To compare different models, we use cross validation (CV).
For example, consider the above model versus the one without first difference pre-processing:
fcster_nodiff <- mltsp_forecaster(NULL,
function(x) lag_windows(x, p=3, no_peeking = TRUE),
SimpleLM)
CV using time-series slices are impelemted in ts_crossval
. By default, rmse
is used as the error measure. Parameters are: * horizon
: Forecasting horizon to test the algorithm on * initial_window
: How long should be the smallest window of data used for training.
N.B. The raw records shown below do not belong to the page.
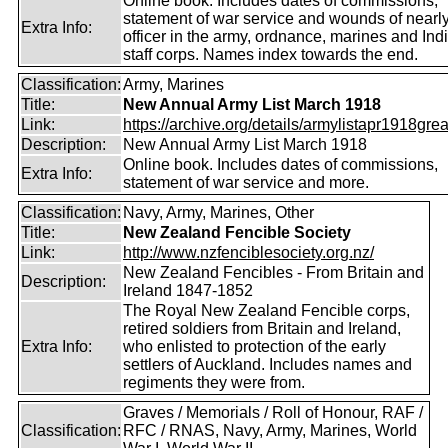
Online book. Includes dates of commissions,
statement of war service and wounds of nearl
Extra Info:
officer in the army, ordnance, marines and Ind
staff corps. Names index towards the end.
Classification:
Army, Marines
Title:
New Annual Army List March 1918
Link:
https://archive.org/details/armylistapr1918gre
Description:
New Annual Army List March 1918
Online book. Includes dates of commissions,
Extra Info:
statement of war service and more.
Classification:
Navy, Army, Marines, Other
Title:
New Zealand Fencible Society
Link:
http://www.nzfenciblesociety.org.nz/
New Zealand Fencibles - From Britain and
Description:
Ireland 1847-1852
The Royal New Zealand Fencible corps,
retired soldiers from Britain and Ireland,
Extra Info:
who enlisted to protection of the early
settlers of Auckland. Includes names and
regiments they were from.
Graves / Memorials / Roll of Honour, RAF /
Classification:
RFC / RNAS, Navy, Army, Marines, World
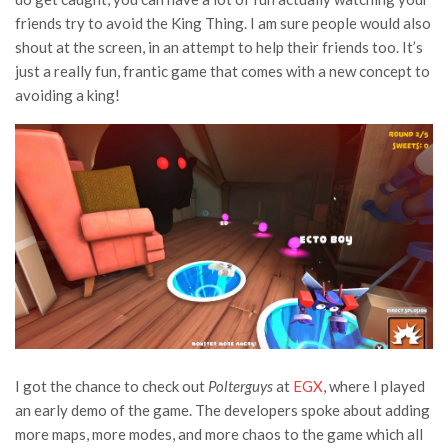
friends try to avoid the King Thing. I am sure people would also
shout at the screen, in an attempt to help their friends too. It’s
just a really fun, frantic game that comes with a new concept to
avoiding a king!
I got the chance to check out
Polterguys
at
EGX
, where I played
an early demo of the game. The developers spoke about adding
more maps, more modes, and more chaos to the game which all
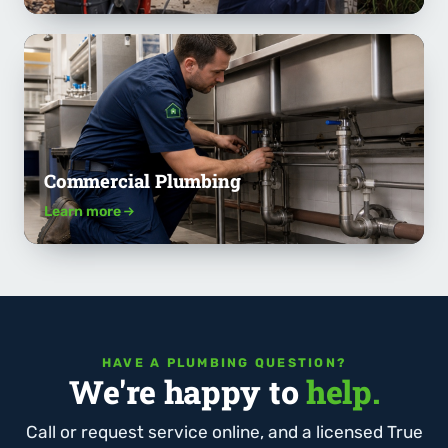
Commercial Plumbing
Learn more
HAVE A PLUMBING QUESTION?
We're happy to
help.
Call or request service online, and a licensed True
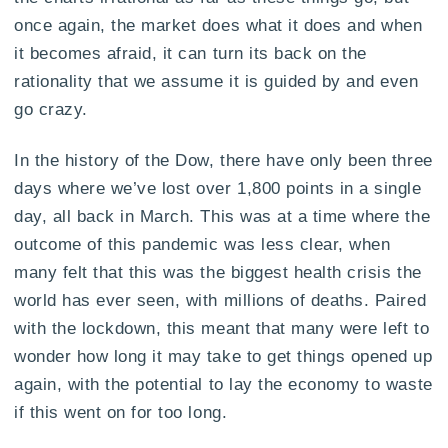
once again, the market does what it does and when
it becomes afraid, it can turn its back on the
rationality that we assume it is guided by and even
go crazy.
In the history of the Dow, there have only been three
days where we’ve lost over 1,800 points in a single
day, all back in March. This was at a time where the
outcome of this pandemic was less clear, when
many felt that this was the biggest health crisis the
world has ever seen, with millions of deaths. Paired
with the lockdown, this meant that many were left to
wonder how long it may take to get things opened up
again, with the potential to lay the economy to waste
if this went on for too long.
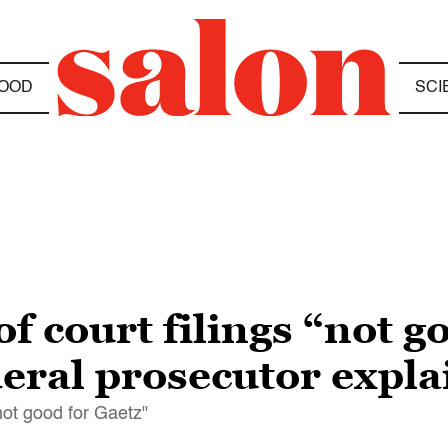
OOD
SCI
of court filings “not g
eral prosecutor expla
not good for Gaetz"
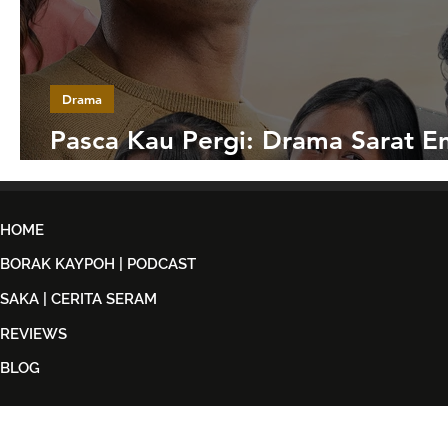
Drama
Pasca Kau Pergi: Drama Sarat E
Tentang Ketabahan Sebuah Kelu
HOME
BORAK KAYPOH | PODCAST
SAKA | CERITA SERAM
REVIEWS
BLOG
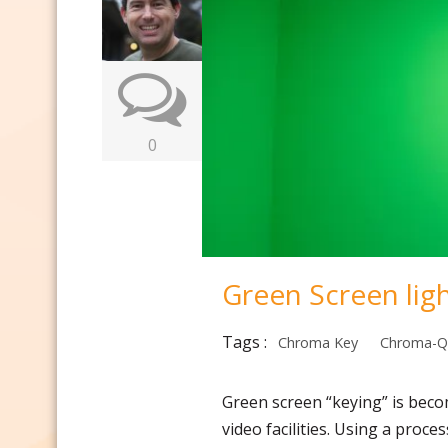
0
Green Screen ligh
Tags :
Chroma Key
Chroma-Q
Green screen “keying” is beco
video facilities. Using a proce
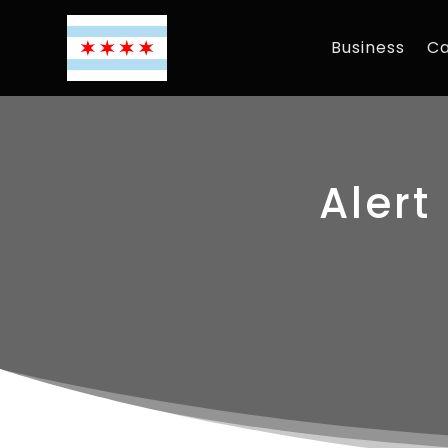
Business
Ca
Alert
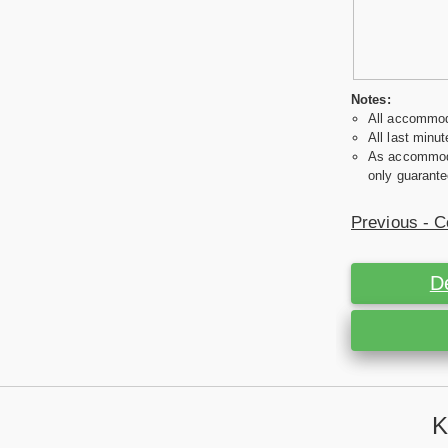
Notes:
All accommoda
All last minut
As accommodat
only guarante
Previous - C
D
K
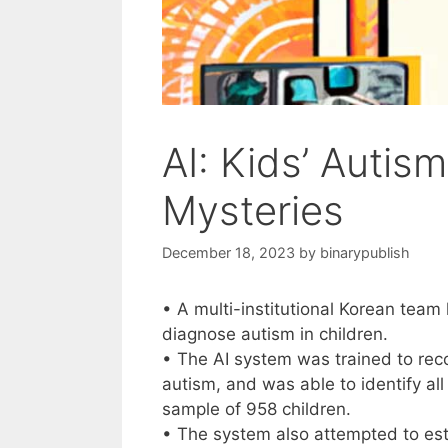
AI: Kids’ Autis
Mysteries
December 18, 2023
by
binarypublish
• A multi-institutional Korean team h
diagnose autism in children.
• The AI system was trained to reco
autism, and was able to identify all
sample of 958 children.
• The system also attempted to est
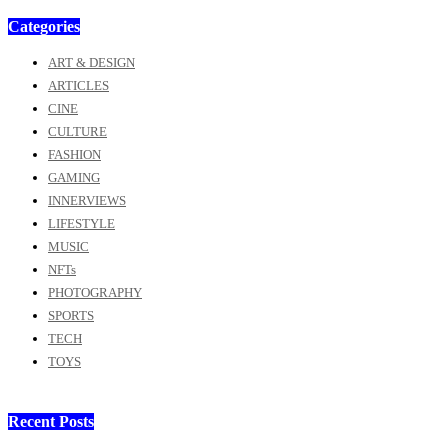
Categories
ART & DESIGN
ARTICLES
CINE
CULTURE
FASHION
GAMING
INNERVIEWS
LIFESTYLE
MUSIC
NFTs
PHOTOGRAPHY
SPORTS
TECH
TOYS
Recent Posts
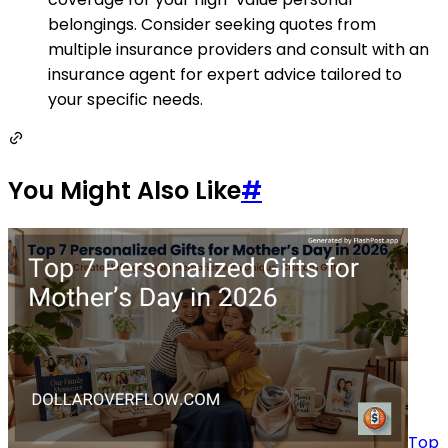
belongings. Consider seeking quotes from
multiple insurance providers and consult with an
insurance agent for expert advice tailored to
your specific needs.
You Might Also Like
#
Top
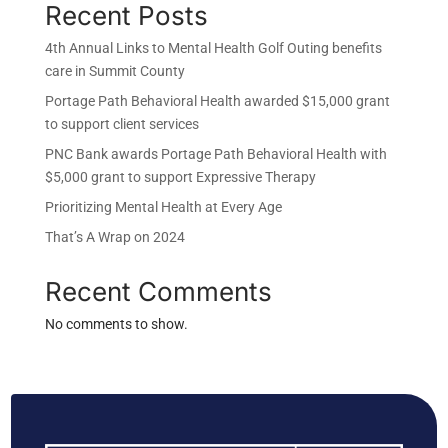
Recent Posts
4th Annual Links to Mental Health Golf Outing benefits
care in Summit County
Portage Path Behavioral Health awarded $15,000 grant
to support client services
PNC Bank awards Portage Path Behavioral Health with
$5,000 grant to support Expressive Therapy
Prioritizing Mental Health at Every Age
That’s A Wrap on 2024
Recent Comments
No comments to show.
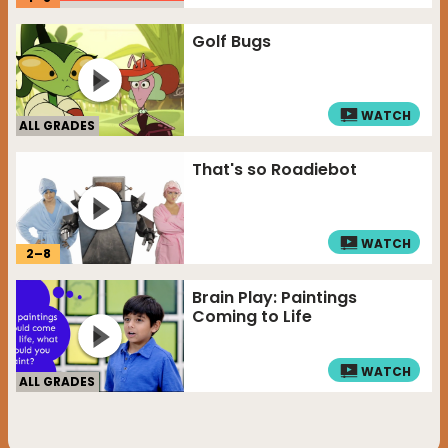
Golf Bugs
WATCH
ALL GRADES
That's so Roadiebot
WATCH
2
–
8
Brain Play: Paintings
Coming to Life
WATCH
ALL GRADES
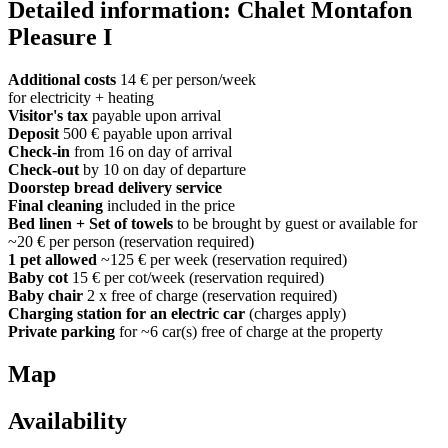
Detailed information: Chalet Montafon
Pleasure I
Additional costs
14 € per person/week
for electricity + heating
Visitor's tax
payable upon arrival
Deposit
500 € payable upon arrival
Check-in
from 16 on day of arrival
Check-out
by 10 on day of departure
Doorstep bread delivery service
Final cleaning
included in the price
Bed linen + Set of towels
to be brought by guest or available for
~20 € per person (reservation required)
1 pet allowed
~125 € per week (reservation required)
Baby cot
15 € per cot/week (reservation required)
Baby chair
2 x free of charge (reservation required)
Charging station for an electric car
(charges apply)
Private parking
for ~6 car(s) free of charge at the property
Map
Availability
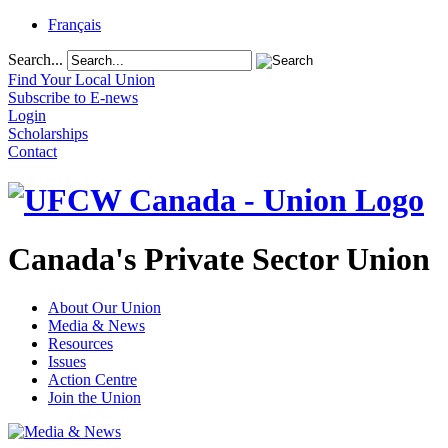
Français
Search...
Find Your Local Union
Subscribe to E-news
Login
Scholarships
Contact
Canada's Private Sector Union
About Our Union
Media & News
Resources
Issues
Action Centre
Join the Union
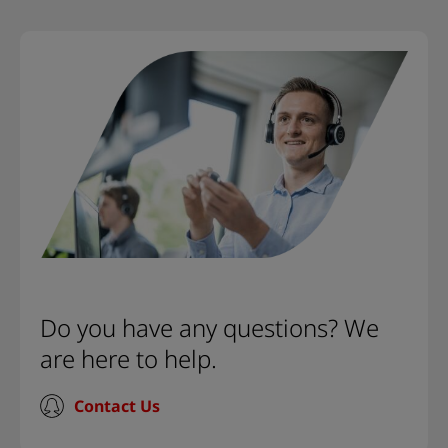
Do you have any questions? We
are here to help.
Contact Us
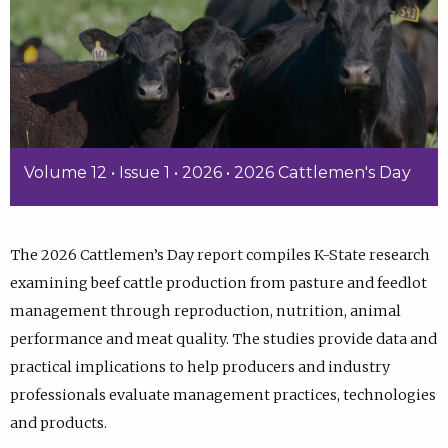
Volume 12 • Issue 1 • 2026 • 2026 Cattlemen's Day
The 2026 Cattlemen’s Day report compiles K-State research
examining beef cattle production from pasture and feedlot
management through reproduction, nutrition, animal
performance and meat quality. The studies provide data and
practical implications to help producers and industry
professionals evaluate management practices, technologies
and products.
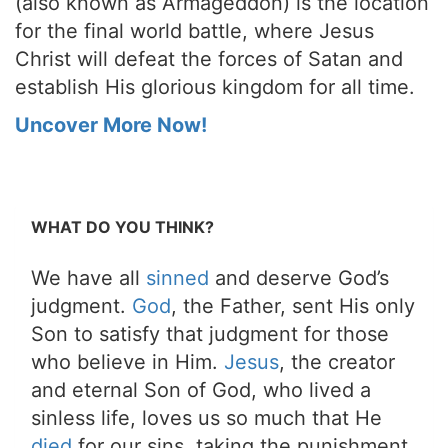
(also known as Armageddon) is the location
for the final world battle, where Jesus
Christ will defeat the forces of Satan and
establish His glorious kingdom for all time.
Uncover More Now!
WHAT DO YOU THINK?
We have all
sinned
and deserve God’s
judgment.
God
, the Father, sent His only
Son to satisfy that judgment for those
who believe in Him.
Jesus
, the creator
and eternal Son of God, who lived a
sinless life, loves us so much that He
died
for our sins, taking the punishment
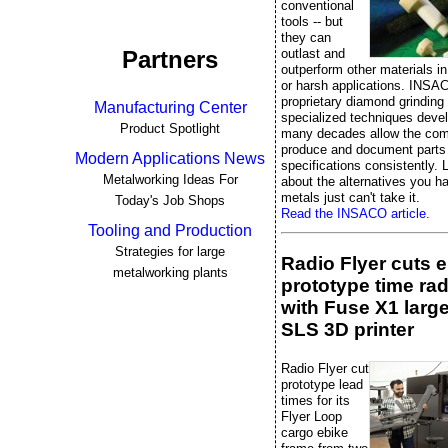
conventional
tools -- but
they can
outlast and
Partners
outperform other materials 
or harsh applications. INSA
proprietary diamond grinding
Manufacturing Center
specialized techniques deve
Product Spotlight
many decades allow the co
produce and document parts 
Modern Applications News
specifications consistently. L
Metalworking Ideas For
about the alternatives you 
metals just can't take it.
Today's Job Shops
Read the INSACO article.
Tooling and Production
Strategies for large
Radio Flyer cuts 
metalworking plants
prototype time rad
with Fuse X1 larg
SLS 3D printer
Radio Flyer cut
prototype lead
times for its
Flyer Loop
cargo ebike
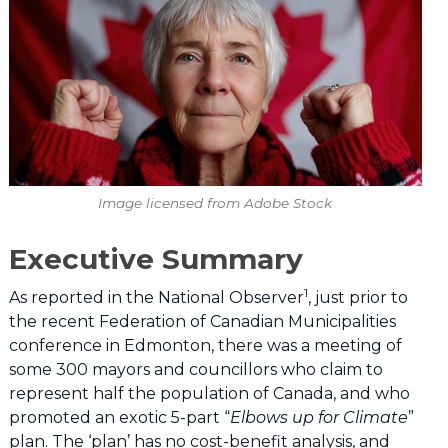
Image licensed from Adobe Stock
Executive Summary
1
As reported in the National Observer
, just prior to
the recent Federation of Canadian Municipalities
conference in Edmonton, there was a meeting of
some 300 mayors and councillors who claim to
represent half the population of Canada, and who
promoted an exotic 5-part “
Elbows up for Climate
”
plan. The ‘plan’ has no cost-benefit analysis, and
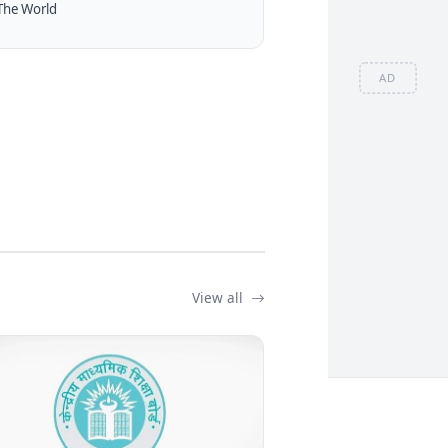
The World
AD
View all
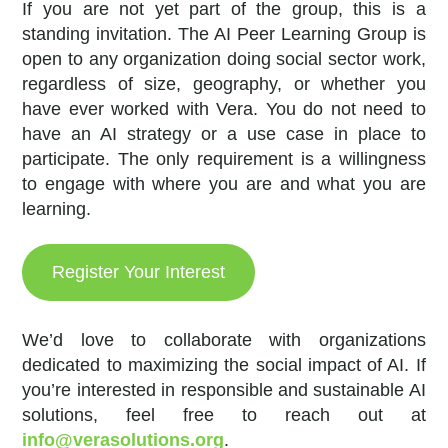
If you are not yet part of the group, this is a
standing invitation. The AI Peer Learning Group is
open to any organization doing social sector work,
regardless of size, geography, or whether you
have ever worked with Vera. You do not need to
have an AI strategy or a use case in place to
participate. The only requirement is a willingness
to engage with where you are and what you are
learning.
Register Your Interest
We’d love to collaborate with organizations
dedicated to maximizing the social impact of AI. If
you’re interested in responsible and sustainable AI
solutions, feel free to reach out at
info@verasolutions.org
.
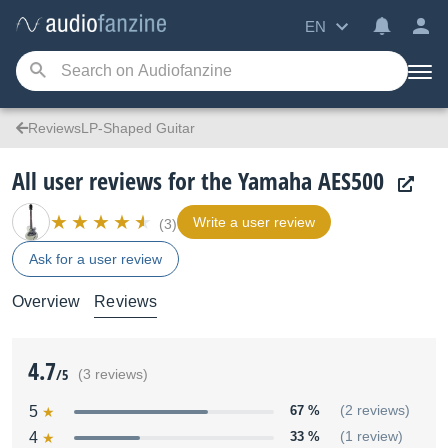
EN
ReviewsLP-Shaped Guitar
All user reviews for the Yamaha AES500
Write a user review
(3)
Ask for a user review
Overview
Reviews
4.7
/5
(3 reviews)
5
67 %
(2 reviews)
4
33 %
(1 review)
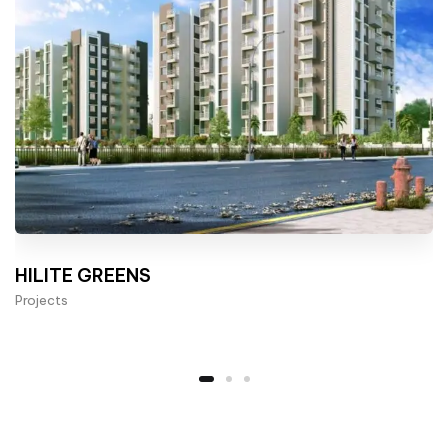
HILITE GREENS
Projects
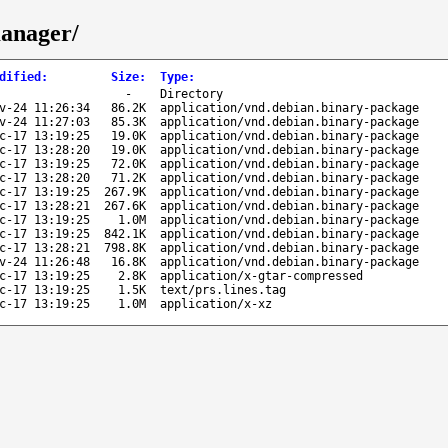
manager/
dified
:
Size
:
Type
:
-
Directory
v-24 11:26:34
86.2K
application/vnd.debian.binary-package
v-24 11:27:03
85.3K
application/vnd.debian.binary-package
c-17 13:19:25
19.0K
application/vnd.debian.binary-package
c-17 13:28:20
19.0K
application/vnd.debian.binary-package
c-17 13:19:25
72.0K
application/vnd.debian.binary-package
c-17 13:28:20
71.2K
application/vnd.debian.binary-package
c-17 13:19:25
267.9K
application/vnd.debian.binary-package
c-17 13:28:21
267.6K
application/vnd.debian.binary-package
c-17 13:19:25
1.0M
application/vnd.debian.binary-package
c-17 13:19:25
842.1K
application/vnd.debian.binary-package
c-17 13:28:21
798.8K
application/vnd.debian.binary-package
v-24 11:26:48
16.8K
application/vnd.debian.binary-package
c-17 13:19:25
2.8K
application/x-gtar-compressed
c-17 13:19:25
1.5K
text/prs.lines.tag
c-17 13:19:25
1.0M
application/x-xz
See documentation for more information.
Here, we have:
ts_crossval(train_data, fcster, horizon = 5, initial_window = 10)
## [1] 2.694877
ts_crossval(train_data, fcster_nodiff, horizon = 5, initial_window = 10)
## [1] 13.06756
The first one (i.e., using first difference) has a smaller CV error and is therefore better. Here is their out-of-sample forecast vs actual data:
When using ts_crossval
you don’t have to fully cross-validate to see if something is not as good as what you expect. For example, if CV error has surpased a naive algorithm, one can simply terminate the cross-validation process. This can be done by setting
break_err
break_batch_err
break_batch_size
For example, in the above example, first model has an accumulative CV error = 2.70, and CV is applied to 6 slices:
ts_crossval(train_data, fcster, horizon = 5, initial_window = 10, verbose = TRUE)
## [1] "CV: 1 of 6 Err: 0.458098568928112"
## [1] "CV: 2 of 6 Err: 0.347115924471326"
## [1] "CV: 3 of 6 Err: 0.545312229495626"
## [1] "CV: 4 of 6 Err: 0.706615761722711"
## [1] "CV: 5 of 6 Err: 0.190170722457397"
## [1] "CV: 6 of 6 Err: 0.447563850135199"
## [1] 2.694877
So any model with CV error > 2.70 is worse than it. Let break_err = 2.7
:
ts_crossval(train_data, fcster_nodiff, horizon = 5, initial_window = 10, break_err = 2.7, verbose = TRUE)
## [1] "CV: 1 of 6 Err: 1.41358548236245"
## [1] "CV: 2 of 6 Err: 2.11831197319849"
## [1] "CV: Total error break: Err = 3.53189745556094"
## [1] 3.531897
CV terminates at the second slice, saving CV time of 4 slices.
The idea behind having a batch size is parallel processing. Many functions, including mclapply
return once they have completed all computation. If this is used with break_err
, checking for the break threshold happens only after all computation is done, and there is no use in aborting CV progress if everything is already calculated.
Consequenty, tscrossval
is designed to allow one to select how much is given to mclapply
in each batch
. Selecting a large number results in more efficient parallel processing, but more coarse break error checking. A small number will result in higher parallel processing overheard.
For example,
library("parallel")
options(mc.cores=2)
system.time({
err <- ts_crossval(train_data, fcster_nodiff, horizon = 5, initial_window = 10, plapply = mclapply,
break_err = 3, verbose = TRUE)
})
## Warning in ts_crossval(train_data, fcster_nodiff, horizon = 5,
## initial_window = 10, : Break error is given, but batch size is not.
## [1] "CV: Total error break: Err = 13.0675619396307"
## user system elapsed
## 0.031 0.020 0.055
paste("Without batch-size Error was ", err)
## [1] "Without batch-size Error was 13.0675619396307"
Which is what we expect if all 6 cross-validations were done. Note that verbose doesn’t print its result when it is inside child processes, the fucntion warns that bacth size is not given.
In comparison, a batch of size two (to fill the two available cores):
system.time({
err <- ts_crossval(train_data, fcster_nodiff, horizon = 5, initial_window = 10, plapply = mclapply,
break_err = 3, break_batch_size = 2, verbose = TRUE)
})
## [1] "CV: Total error break: Err = 3.53189745556094"
## user system elapsed
## 0.085 0.043 0.043
paste("Without batch-size, final error was ", err)
## [1] "Without batch-size, final error was 3.53189745556094"
This one also terminates sooner (compare elapsed values).